Stuttgart hat Probleme. Mehr als eines. Das neue satirische Hausprogramm im Renitenztheater knöpft sich (fast) alle vor: S21, Wohnungsnot, Klinikum-Skandal und Diesel-Zoff. Und setzt noch eine wuchtige Komplikation obendrauf.

Stuttgart - Fragen Sie sich manchmal, wieso wir in Stuttgarter wider besseres Wissen S21 bauen? Und weshalb der Bahnhof ums Verrecken unter die Erde musste und nicht oben bleiben durfte? Womöglich wissen Sie’s einfach noch nicht: Ein Komet wird die baden-württembergische Landeshauptstadt treffen und alles oberhalb der Grasnarbe zertrümmern. Immerhin: Der unterirdische Bahnhof bleibt unbeschadet.

 

Dies ist die Prämisse der neuen Hausproduktion „Wohin mit Stuttgart?“, die am Donnerstag Premiere im Renitenztheater gefeiert hat. Doch die Korruption beim immer kostspieliger werdenden Milliardengeschäft ist nur eine der vielen Facetten des musikreichen satirischen Theaterstücks aus der Feder des Autors und Darstellers Thilo Seibel.

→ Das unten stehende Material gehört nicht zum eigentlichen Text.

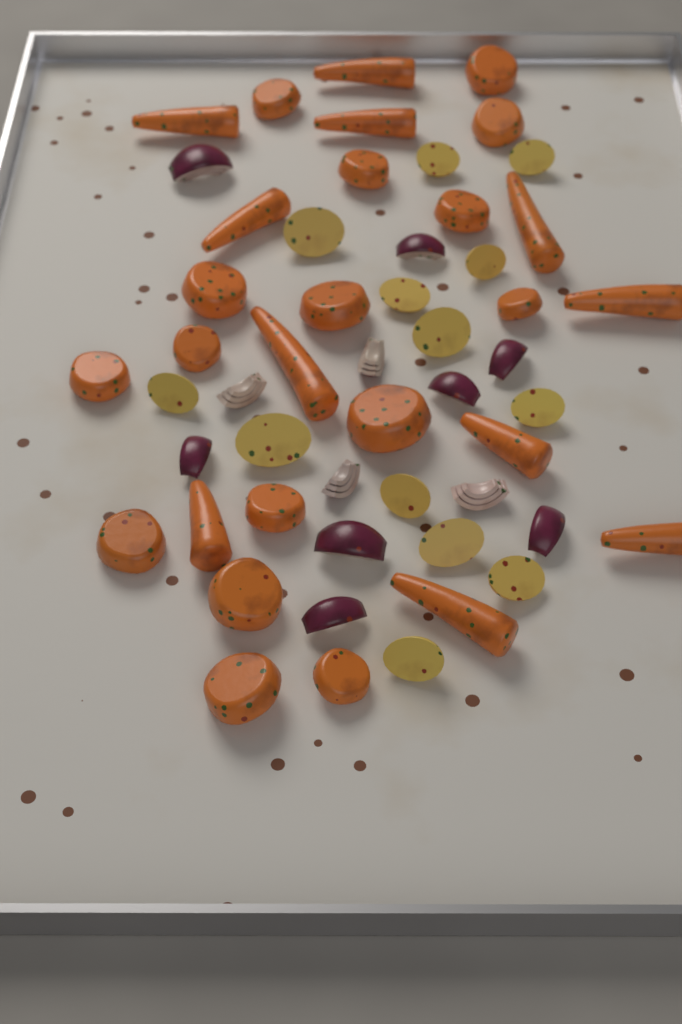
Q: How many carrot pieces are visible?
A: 27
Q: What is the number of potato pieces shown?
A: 13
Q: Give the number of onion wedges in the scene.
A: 12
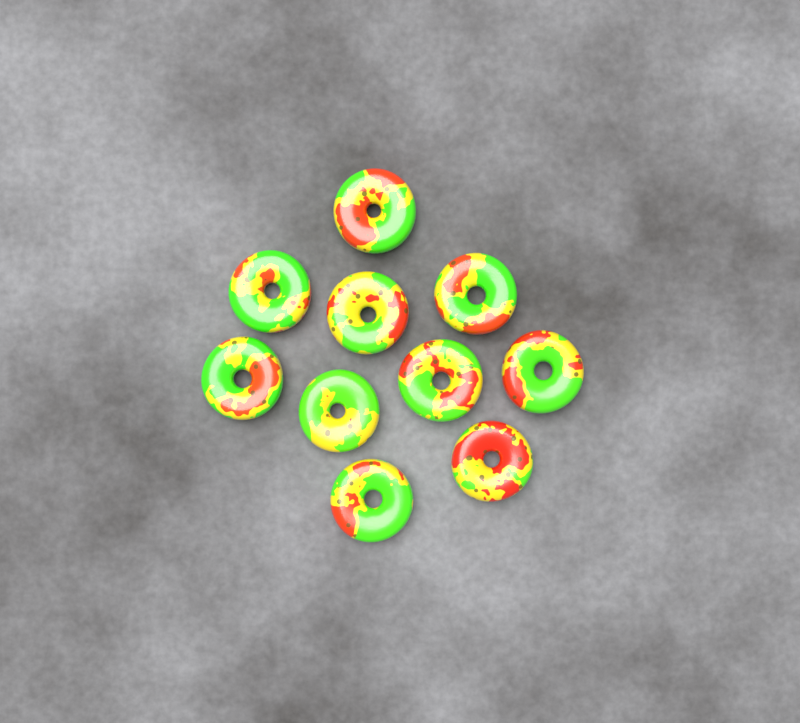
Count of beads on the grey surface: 10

Das neue Wirtschaftswunder

Regisseur Hans Holzbecher lässt die Akteure etliche Aspekte des Katastrophenszenarios durchspielen. Schafft man es, sich rasch an die zu Beginn überzogen alberne Inszenierung zu gewöhnen und den bisweilen rasanten Dialogen zu folgen, begreift man, dass solch ein Armageddon im Kapitalismus eigentlich gar kein Anlass zur Trauer ist. Im Gegenteil: „Das wird das neue deutsche Wirtschaftswunder! Die Kurse gehen rauf, geht hier alles unter!“, trällert Björn Christian Kuhn als tänzelnder Bauunternehmer.

Die vom musikalischen Leiter Andrew Zbik live mit dem Schlagzeug begleiteten Lieder überzeugen vor allem, wenn Claudia Dilay Hauf singt. Als enttäuschte Tochter eines Grünen-Politikers etwa wirft sie ihrem Vater Opportunismus vor: „Du und deine grünen Gesellen – Hauptsache keine Wähler verprellen!“

Die Entschleunigung in Person

Vom Wohnungsmarkt über den Klinikum-Skandal bis hin zum Dieselbetrug zählt „Wohin mit Stuttgart?“ so ziemlich alles auf, was hier schiefläuft. Aber auch auf der Welt. Seibel als Krösus aus Saudi-Arabien und Viola Neumann als Vertreterin des russischen Militärs bringen bald auch internationale Aspekte mit ein. Mal eher primitiv, mal sehr gescheit. Für eine genaue Betrachtung der Umstände bleibt bei solch einer thematischen Überfrachtung freilich keine Zeit. Die Handlung rast so schnell wie der Komet.

Seinen besonderen Charme versprüht „Wohin mit Stuttgart?“ deshalb auch erst in der etwas entschleunigten zweiten Hälfte. Die beginnt mit einer Videobotschaft des einstigen Ministerpräsidenten Günther Oettinger, sprich: der Entschleunigung in Person. Er wendet sich aus Brüssel an die Bewohner seiner alten Heimat: „Leider kann ich aus beruflichen Gründen zum Zeitpunkt des Einschlags nicht in Stuttgart sein“, erklärt er und leitet damit einen Reigen an Clips prominenter Gesichter ein. Famos!

Herzig trotz Problemstellen

Den musikalischen wie komödiantischen Höhepunkt markiert ein „Live Aid“-Konzert für Stuttgart. Das Ensemble wartet mit Parodien von Tina Turner bis Herbert Grönemeyer auf. Und die Moderation dieses überlebenswichtigen Ereignisses ist im Renitenztheater natürlich Chefsache – und hier verbleibt dieser Artikel der schönen Überraschung wegen bewusst kryptisch.

Damit kann „Wohin mit Stuttgart?“ den Anspruch aufklärerischen Kabaretts zwar kaum erfüllen. Wer die Zusammenhänge der zahlreichen angeprangerten Missstände begreifen will, wird ums Zeitunglesen nicht herumkommen. Eine herzige Hommage an diese Stadt, die man ihrer Bau- und Problemstellen zum Trotz ja doch irgendwie gut leiden kann, ist dem Renitenztheater aber allemal gelungen.